Olympia keeps saying that she wants to be a big sister and Serena tells Vogue that she and Alexis Ohanian have been trying for about a year now. Which of course she’s excited about but two things can be true: she can look forward to and prioritise her family but also feel real pain – that’s the word she uses – over leaving tennis. And even though she’s the GOAT, it actually does make her relatable on this particular issue because how many women out there have experienced the same? Having to balance career and family in a way that men don’t have to think about? This is Serena Williams’s reality, a reality that even the best ever can’t escape.
So it’s understandable that she’s not glitter-coating this announcement, not pretending to be celebratory.
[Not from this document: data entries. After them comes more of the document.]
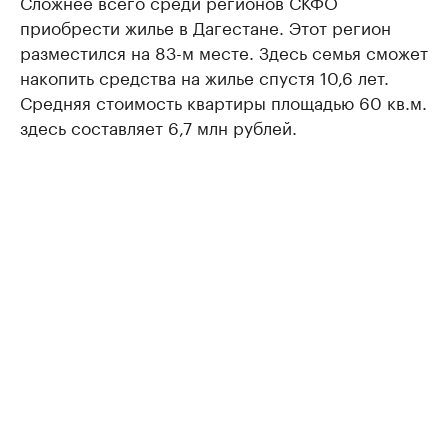
Сложнее всего среди регионов СКФО
приобрести жилье в Дагестане. Этот регион
разместился на 83-м месте. Здесь семья сможет
накопить средства на жилье спустя 10,6 лет.
Средняя стоимость квартиры площадью 60 кв.м.
здесь составляет 6,7 млн рублей.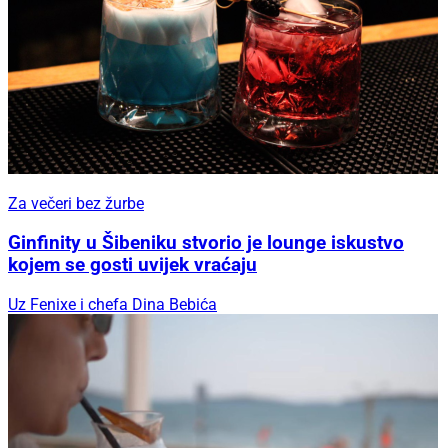
Za večeri bez žurbe
Ginfinity u Šibeniku stvorio je lounge iskustvo
kojem se gosti uvijek vraćaju
Uz Fenixe i chefa Dina Bebića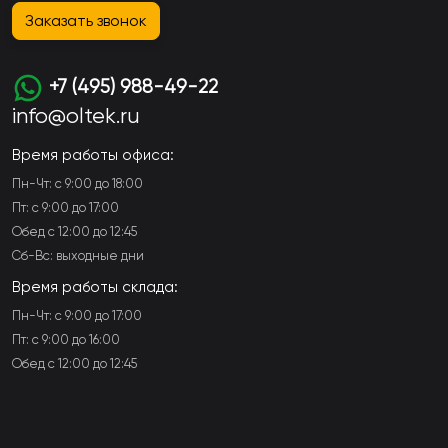
Заказать звонок
+7 (495) 988-49-22
info@oltek.ru
Время работы офиса:
Пн-Чт: с 9:00 до 18:00
Пт: с 9:00 до 17:00
Обед с 12:00 до 12:45
Сб-Вс: выходные дни
Время работы склада:
Пн-Чт: с 9:00 до 17:00
Пт: с 9:00 до 16:00
Обед с 12:00 до 12:45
And that’s never been how Serena operates anyway – she doesn’t perform for anyone else’s comfort, on or off the court.
That said, she also has a lot going on off the court, including her venture capital firm, Serena Ventures, with “seventy-eight percent of [the firm’s] portfolio [invested in] companies started by women and people of colour”. This is where Serena will be serving aces going forward – or, rather, “unicorns”, as they’re called in the VC world:
“I started investing nine years ago, and I really fell in love with early stage, whether it’s pre-seed funding, where you’re investing in just an idea, or seed, where the idea has already been turned into a product. I wrote one of the very first checks for MasterClass. It’s one of 16 unicorns—companies valued at more than $1 billion—that Serena Ventures has funded, along with Tonal, Impossible Foods, Noom, and Esusu, to name a few. This year we raised $111 million of outside financing, from banks, private individuals, and family offices.”
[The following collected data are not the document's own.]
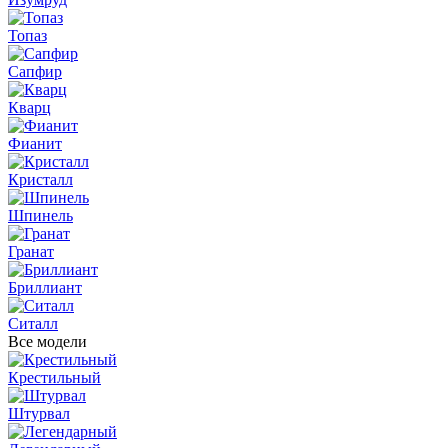
Топаз
Сапфир
Кварц
Фианит
Кристалл
Шпинель
Гранат
Бриллиант
Ситалл
Все модели
Крестильный
Штурвал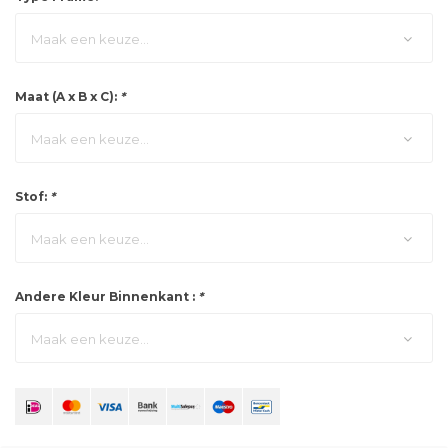
Maak een keuze...
Maat (A x B x C):
*
Maak een keuze...
Stof:
*
Maak een keuze...
Andere Kleur Binnenkant :
*
Maak een keuze...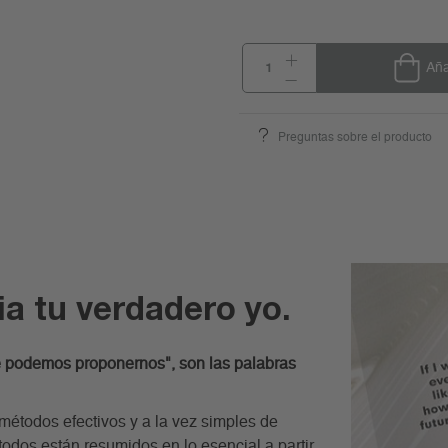
Aña
Preguntas sobre el producto
a tu verdadero yo.
e podemos proponernos", son las palabras
 métodos efectivos y a la vez simples de
todos están resumidos en lo esencial a partir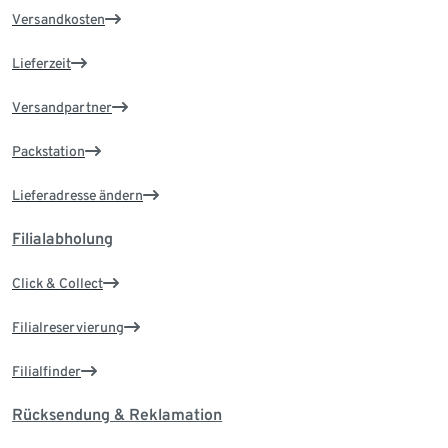
Versandkosten
Lieferzeit
Versandpartner
Packstation
Lieferadresse ändern
Filialabholung
Click & Collect
Filialreservierung
Filialfinder
Rücksendung & Reklamation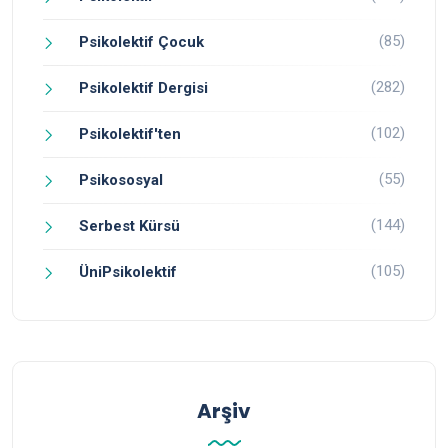
(85)
Psikolektif Çocuk
(282)
Psikolektif Dergisi
(102)
Psikolektif'ten
(55)
Psikososyal
(144)
Serbest Kürsü
(105)
ÜniPsikolektif
Arşiv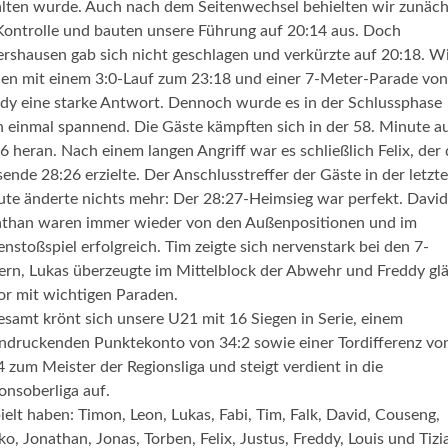
lten wurde. Auch nach dem Seitenwechsel behielten wir zunäch
Kontrolle und bauten unsere Führung auf 20:14 aus. Doch
rshausen gab sich nicht geschlagen und verkürzte auf 20:18. W
en mit einem 3:0-Lauf zum 23:18 und einer 7-Meter-Parade von
dy eine starke Antwort. Dennoch wurde es in der Schlussphase
 einmal spannend. Die Gäste kämpften sich in der 58. Minute a
6 heran. Nach einem langen Angriff war es schließlich Felix, der
sende 28:26 erzielte. Der Anschlusstreffer der Gäste in der letzt
te änderte nichts mehr: Der 28:27-Heimsieg war perfekt. Davi
than waren immer wieder von den Außenpositionen und im
nstoßspiel erfolgreich. Tim zeigte sich nervenstark bei den 7-
rn, Lukas überzeugte im Mittelblock der Abwehr und Freddy gl
or mit wichtigen Paraden.
esamt krönt sich unsere U21 mit 16 Siegen in Serie, einem
ndruckenden Punktekonto von 34:2 sowie einer Tordifferenz vo
 zum Meister der Regionsliga und steigt verdient in die
onsoberliga auf.
ielt haben: Timon, Leon, Lukas, Fabi, Tim, Falk, David, Couseng,
o, Jonathan, Jonas, Torben, Felix, Justus, Freddy, Louis und Tizi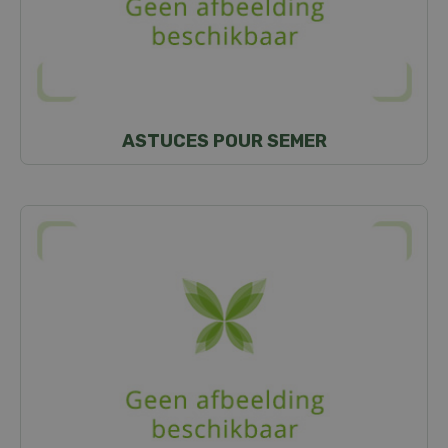
ASTUCES POUR SEMER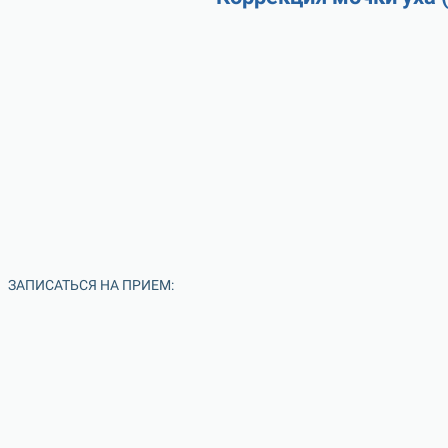
ЗАПИСАТЬСЯ НА ПРИЕМ: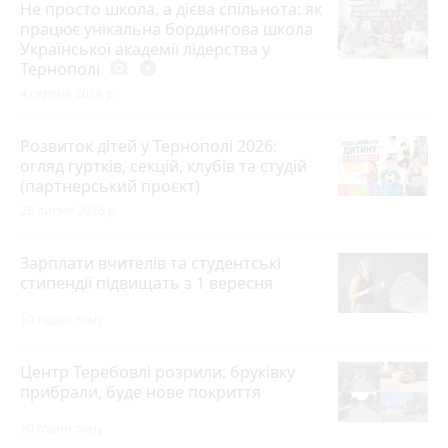
Не просто школа, а дієва спільнота: як
працює унікальна бордингова школа
Української академії лідерства у
Тернополі
photo_camera
play_circle_filled
4 серпня 2026 р.
Розвиток дітей у Тернополі 2026:
огляд гуртків, секцій, клубів та студій
(партнерський проєкт)
28 липня 2026 р.
Зарплати вчителів та студентські
стипендії підвищать з 1 вересня
10 годин тому
Центр Теребовлі розрили: бруківку
прибрали, буде нове покриття
10 годин тому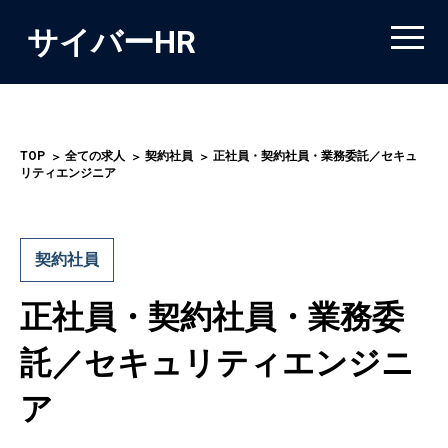
サイバーHR
TOP
全ての求人
契約社員
正社員・契約社員・業務委託／セキュ
リティエンジニア
契約社員
正社員・契約社員・業務委
託／セキュリティエンジニ
ア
Serena Williams, post tennis, still a boss. And a boss who is amplifying the work of entrepreneurial women in particular. These investments will be her wins, group wins, and these are the new champions she will be crowning.
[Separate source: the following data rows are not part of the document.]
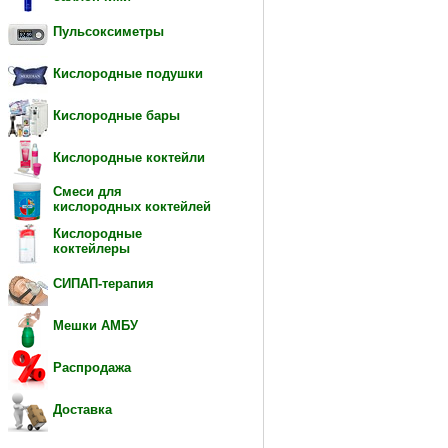
Пульсоксиметры
Кислородные подушки
Кислородные бары
Кислородные коктейли
Смеси для
кислородных коктейлей
Кислородные
коктейлеры
СИПАП-терапия
Мешки АМБУ
Распродажа
Доставка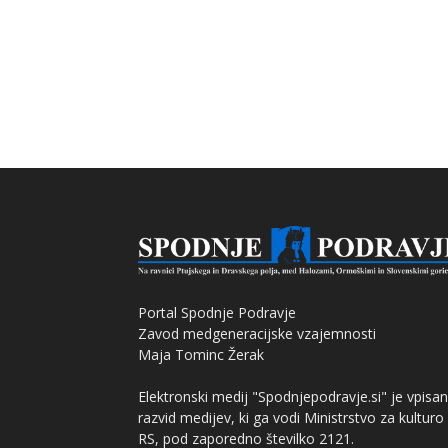
Portal Spodnje Podravje
Zavod medgeneracijske vzajemnosti
Maja Tominc Žerak
Elektronski medij "Spodnjepodravje.si" je vpisan
razvid medijev, ki ga vodi Ministrstvo za kulturo
RS, pod zaporedno številko 2121.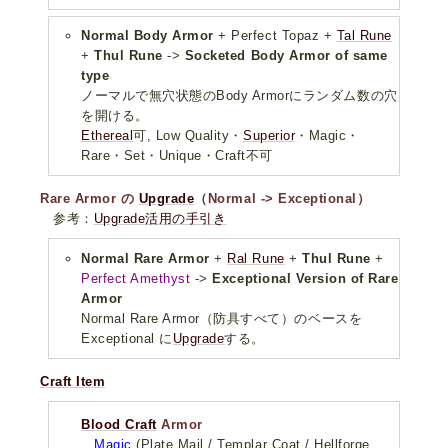
Normal Body Armor
+ Perfect Topaz +
Tal Rune
+
Thul Rune
->
Socketed Body Armor of same
type
ノーマルで無穴状態のBody Armorにランダム数の穴
を開ける。
Ethereal
可, Low Quality・
Superior
・Magic・
Rare・Set・Unique・Craft不可
Rare Armor の
Upgrade
（Normal -> Exceptional）
参考：
Upgrade活用の手引き
Normal Rare Armor
+
Ral Rune
+
Thul Rune
+
Perfect Amethyst
->
Exceptional Version of Rare
Armor
Normal Rare Armor（防具すべて）のベースを
Exceptional に
Upgrade
する。
Craft Item
Blood Craft
Armor
Magic
(Plate Mail / Templar Coat / Hellforge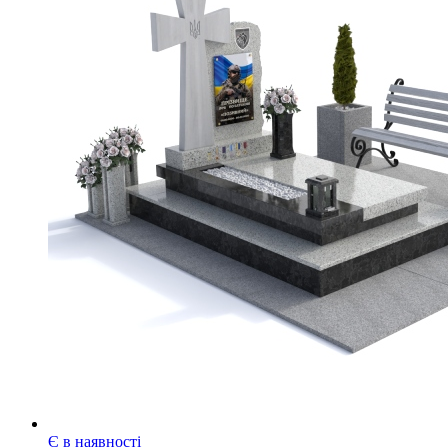
Є в наявності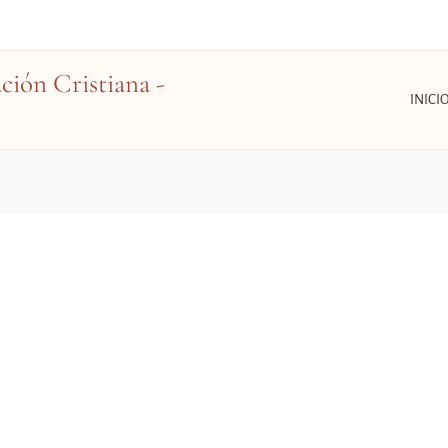
ión Cristiana -
INICI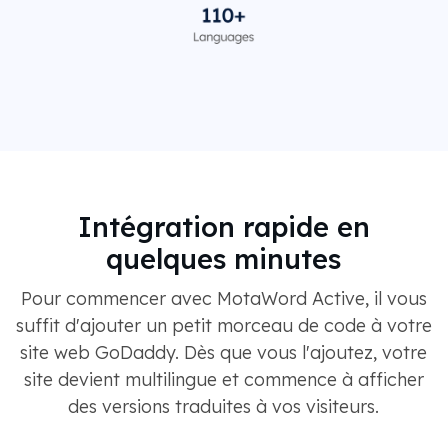
Intégration rapide en
quelques minutes
Pour commencer avec MotaWord Active, il vous
suffit d'ajouter un petit morceau de code à votre
site web GoDaddy. Dès que vous l'ajoutez, votre
site devient multilingue et commence à afficher
des versions traduites à vos visiteurs.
As for her tennis legacy – she’s well aware of the fairy tale, that of course the ultimate storybook ending to this chapter of her life would be the image of her holding the US Open trophy in victory. But Serena is also a realist. She knows that fantasies don’t always come true, not even when there’s a racquet in her hand. But for her, what seems to be the hardest thing to walk away from is herself, how she sees herself:
“It’s a good fantasy. But I’m not looking for some ceremonial, final on-court moment. I’m terrible at goodbyes, the world’s worst. But please know that I am more grateful for you than I can ever express in words. You have carried me to so many wins and so many trophies. I’m going to miss that version of me, that girl who played tennis. And I’m going to miss you.”
It’s sad, and it’s OK for her to be sad, it should be sad. She articulates it beautifully: “that version of me”, and that too is what so many women have to reckon with as we move through different phases of our lives, internally and externally, with how we are perceived and how we perceive ourselves. Serena Williams is also going through that right now – and on the biggest stage: on the cover of Vogue and then on center court.